REQUIRED ACTION> Word for word, write out the entries that follow, omitting all pictures.

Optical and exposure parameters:
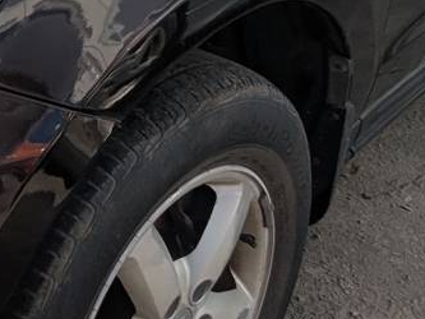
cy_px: -8
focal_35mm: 69
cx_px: -23
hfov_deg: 26.3
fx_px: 847
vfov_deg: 20.6
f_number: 2.2
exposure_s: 1/2066
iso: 47
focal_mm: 2.35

OUTPUT FOR THIS EXERCISE>
cy_px: -8
focal_35mm: 69
cx_px: -23
hfov_deg: 26.3
fx_px: 847
vfov_deg: 20.6
f_number: 2.2
exposure_s: 1/2066
iso: 47
focal_mm: 2.35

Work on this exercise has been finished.